*** EXCERPTED PASSAGE Section Begins ***

Since the war ended, despite important developments in combating violence against women and legally binding international conventions, the situation remains bleak. The Organization for Security and Cooperation in Europe (OSCE) quantitative survey on violence against women in Bosnia and Herzegovina published this year found that 48 percent of women there have experienced some form of abuse, including intimate partner violence, nonpartner violence, stalking, and sexual harassment since the age of 15. And 25 percent of all women, almost twice the rate across the EU, believe that domestic violence is a private matter and should be handled within the family. That leads to underreporting of violence against women.
Besides harm to the victims, the whole society incurs the costs. A recent U.N. study suggests that the total estimated annual economic cost of domestic violence is $37.2 million between the costs of system of services and costs borne by survivors—making a real dent in Bosnia’s economy.

*** EXCERPTED PASSAGE Section Ends ***
*** GIVEN RECORDS Section Begins ***

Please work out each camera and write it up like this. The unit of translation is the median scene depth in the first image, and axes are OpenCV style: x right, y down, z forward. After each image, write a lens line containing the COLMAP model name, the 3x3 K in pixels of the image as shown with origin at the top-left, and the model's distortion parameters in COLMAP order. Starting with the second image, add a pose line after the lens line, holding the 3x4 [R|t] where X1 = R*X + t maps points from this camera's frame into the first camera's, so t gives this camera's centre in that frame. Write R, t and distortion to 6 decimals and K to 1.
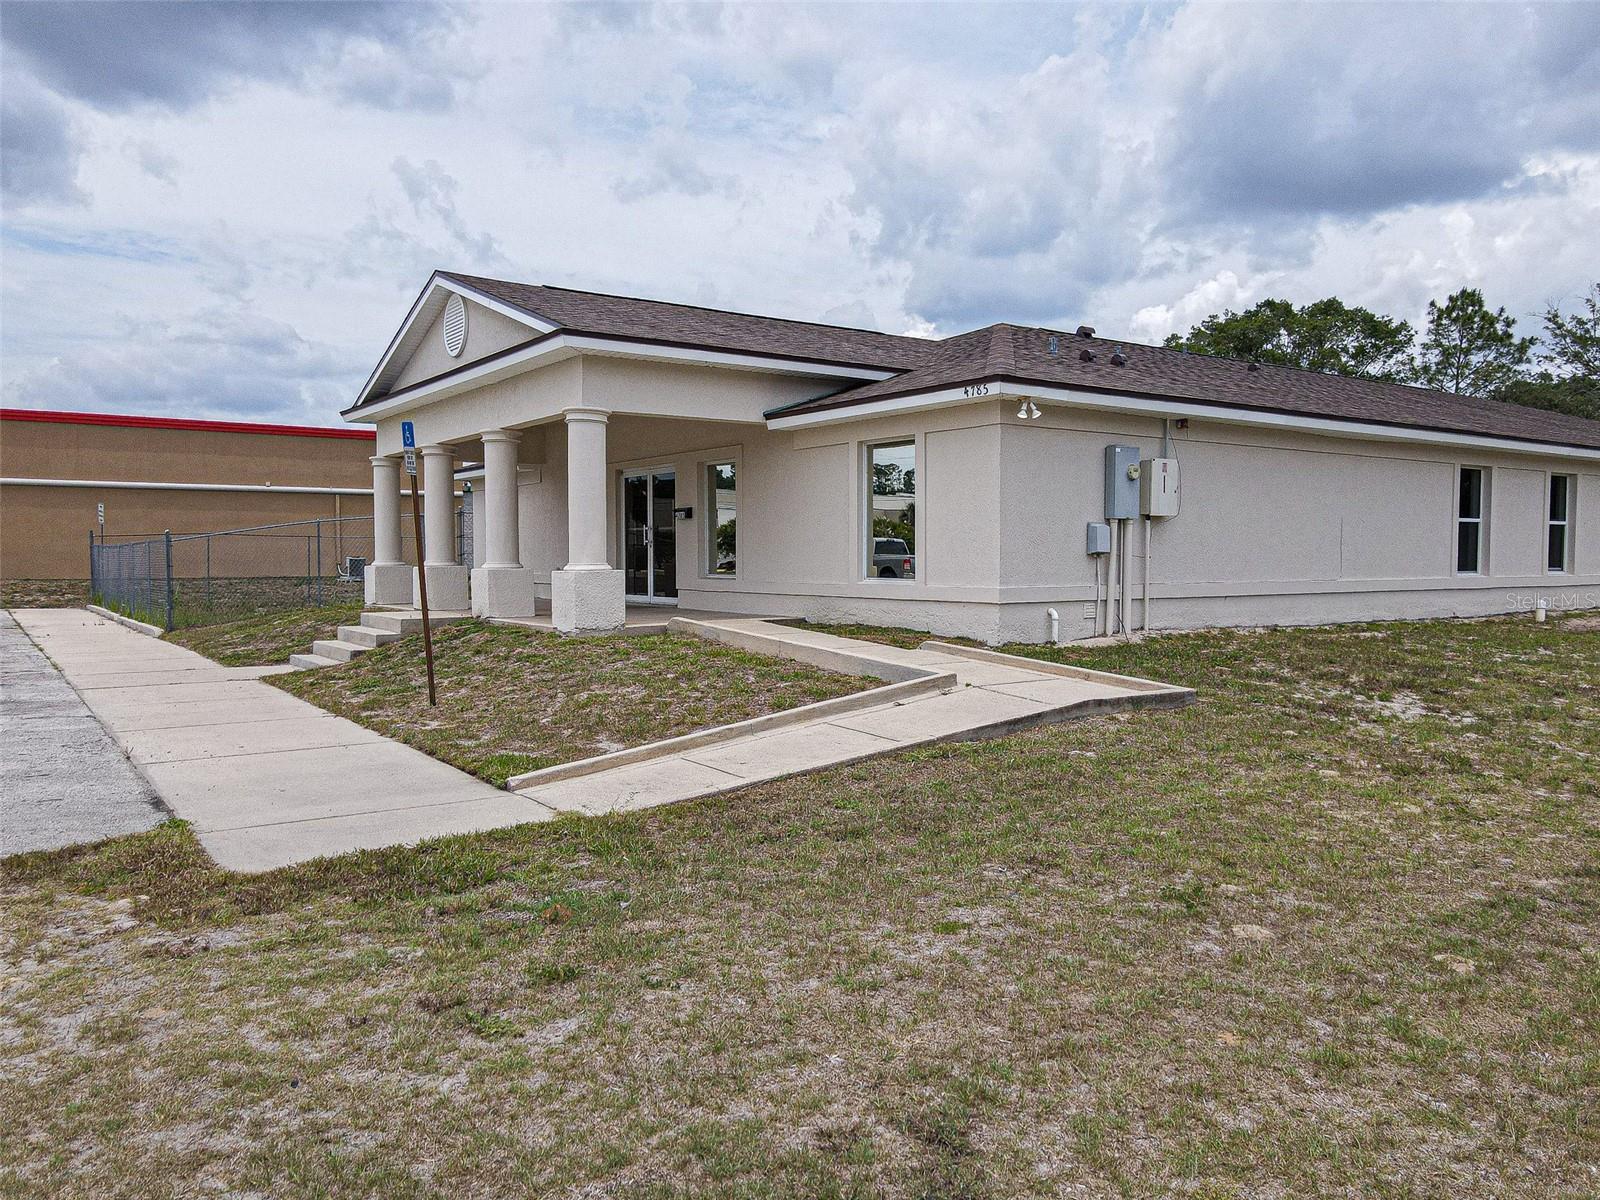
lens RADIAL K [[1182.7, 0, 800.0], [0, 1182.7, 600.0], [0, 0, 1]] dist [0.004835, 0.020785]
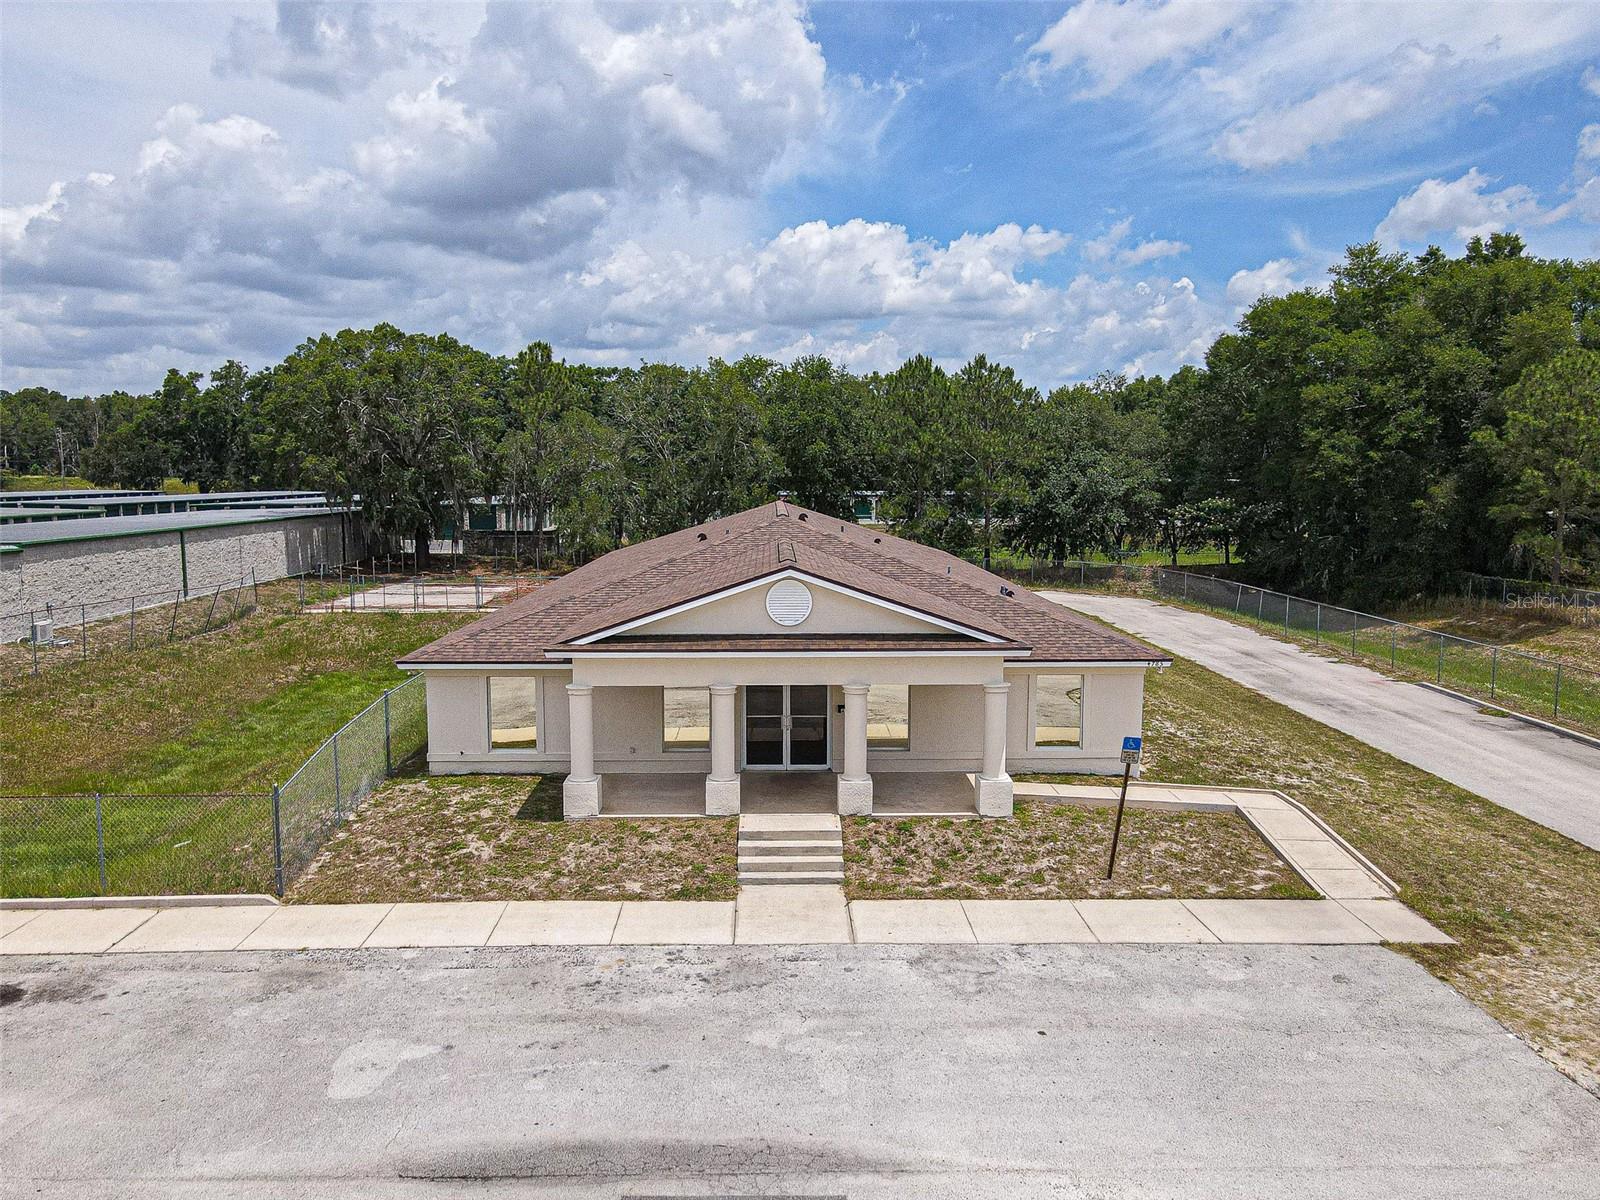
lens RADIAL K [[1192.1, 0, 800.0], [0, 1192.1, 600.0], [0, 0, 1]] dist [0.010852, 0.003960]
pose [[0.556942, -0.089202, 0.825748, -1.735906], [0.030448, 0.995740, 0.087029, -0.438150], [-0.829993, -0.023328, 0.557285, 0.296035]]
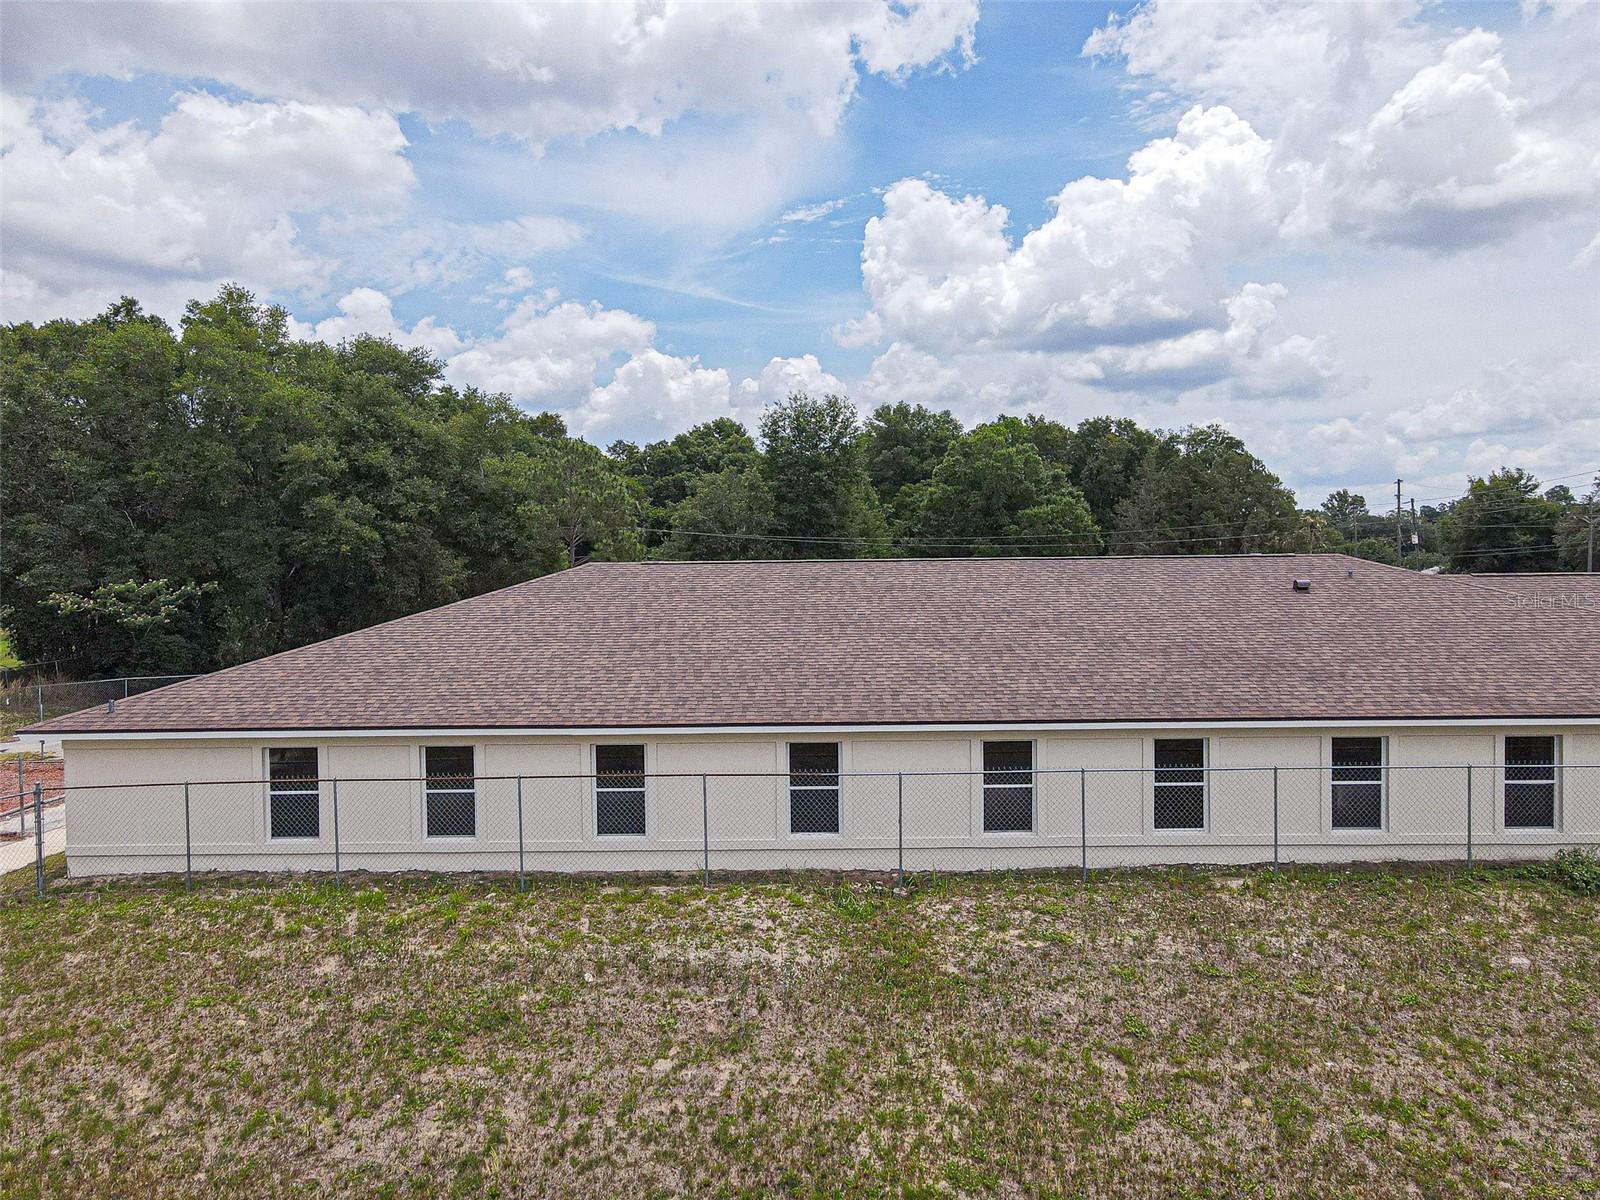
lens RADIAL K [[1205.8, 0, 802.2], [0, 1205.8, 603.3], [0, 0, 1]] dist [-0.012813, 0.059476]
pose [[-0.812410, -0.008142, 0.583029, -0.169699], [0.034475, 0.997483, 0.061967, -0.478038], [-0.582066, 0.070443, -0.810085, 3.943620]]
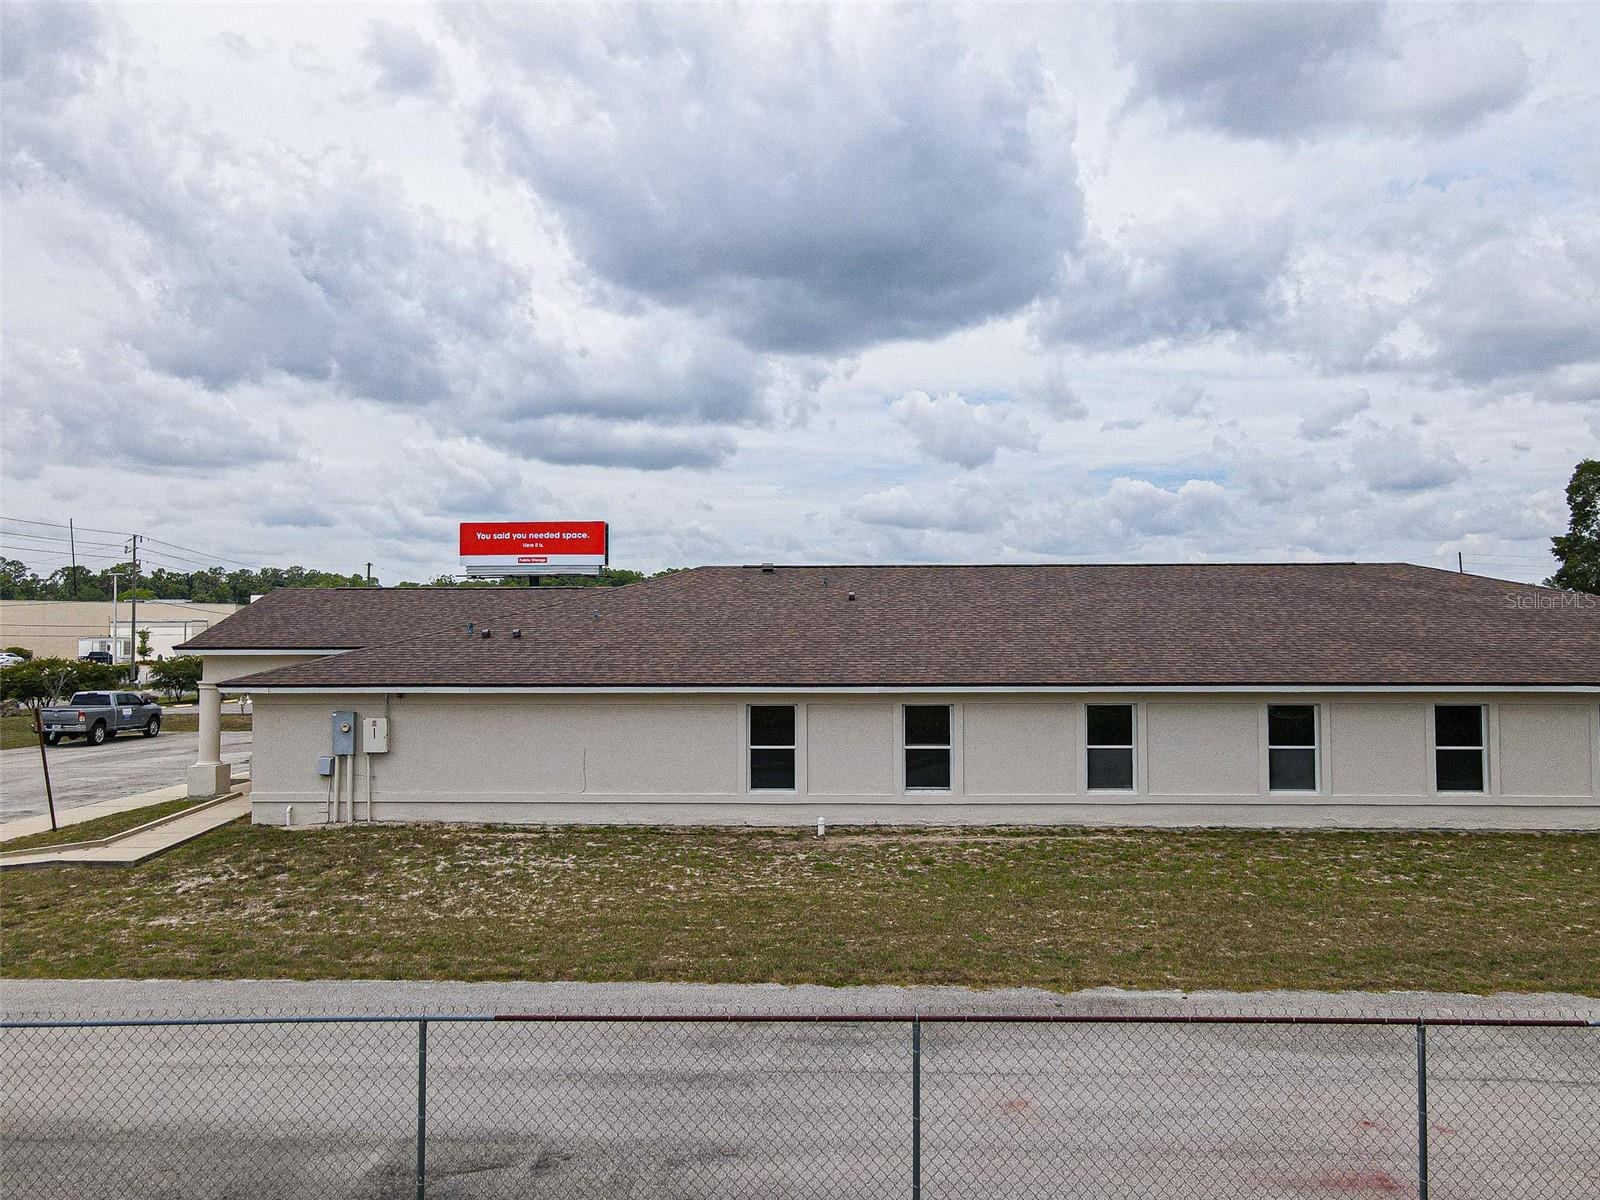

*** GIVEN RECORDS Section Ends ***

COMPLETE THE FOLLOWING:
A. According to the passage on violence against women in Bosnia and Herzegovina, what percentage of women there believe domestic violence is a private matter to be handled within the family?
B. Render this sentence from the passage on violence against women in Bosnia and Herzegovina in Spanish: "Besides harm to the victims, the whole society incurs the costs."
C. Please repeat word for word the part of the passage on violence against women in Bosnia and Herzegovina that begins at the words "Besides harm to" and stops after "in Bosnia’s economy.".

ACTIVITY ANSWERS:
A. 25 percent

B. Además del daño a las víctimas, toda la sociedad asume los costos.

C.
Besides harm to the victims, the whole society incurs the costs. A recent U.N. study suggests that the total estimated annual economic cost of domestic violence is $37.2 million between the costs of system of services and costs borne by survivors—making a real dent in Bosnia’s economy.